Async query (Sybase + others)

Q: What do we mean by Asynchronous query or Asynchronous DB connection?

A: Best answer, based on
The Sybase API knows about 1) synchronous (ie blocking, the default), 2) deferred IO (polling) and 3) async IO (call-back) modes. In the synchronous mode database requests block(see below) until a response is available. In deferred IO mode database requests return immediately (with a return code of CS_PENDING), and you check for completion with the ct_poll() call. In async IO mode the API uses a completion callback to notify the application of pending data for async operations.

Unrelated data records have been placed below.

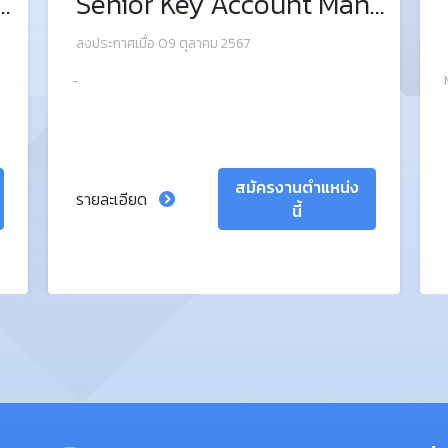
ที่ Last Mile Operation
Senior Key Account Management Officer
ลงประกาศเมื่อ 09 ตุลาคม 2567
-
สมัครงานตำแหน่ง
รายละเอียด
นี้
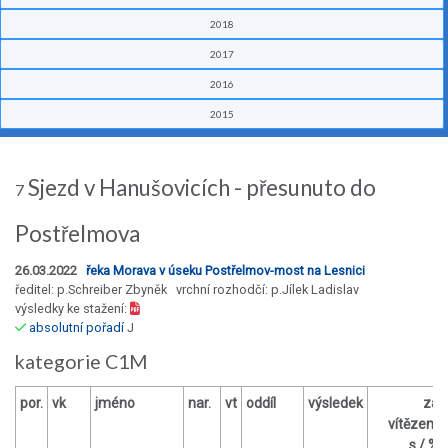
2018
2017
2016
2015
Sjezd v Hanušovicích - přesunuto do
7
Postřelmova
26.03.2022
řeka Morava v úseku Postřelmov-most na Lesnici
ředitel: p.Schreiber Zbyněk vrchní rozhodčí: p.Jílek Ladislav
výsledky ke stažení:
absolutní pořadí
J
kategorie C1M
por.
vk
jméno
nar.
vt
oddíl
výsledek
za
vítězem
s / %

—– blocking ^ polling in Sybase and other databases, based on

Asynchronous connection to a database means that multiple commands can be passed to the database server and processed simultaneously. For example, there is no need to wait for the query to return before sending another command to the database server.

Instead of waiting for a “Finished” message to be sent back from the database server, the calling application sends a query status message to the database server at set times asking “Are you done yet?” (polling) When the database server says “Yes”, the result packets start coming back.

Client can send 2 signals to server
* a periodic status check — “my query is completed and ready for download?”
* a cancel

—– polling ^ call-back, based on

To enable fully async mode, you need to have your completion callback Perl-subroutine registered, and you need to also enable async notifications, as well as setting up a timeout for requests.

Your completion callback perl-subroutine is either invoked when ct_poll() is notified of a request completion, or by the OpenClient API directly in full async mode.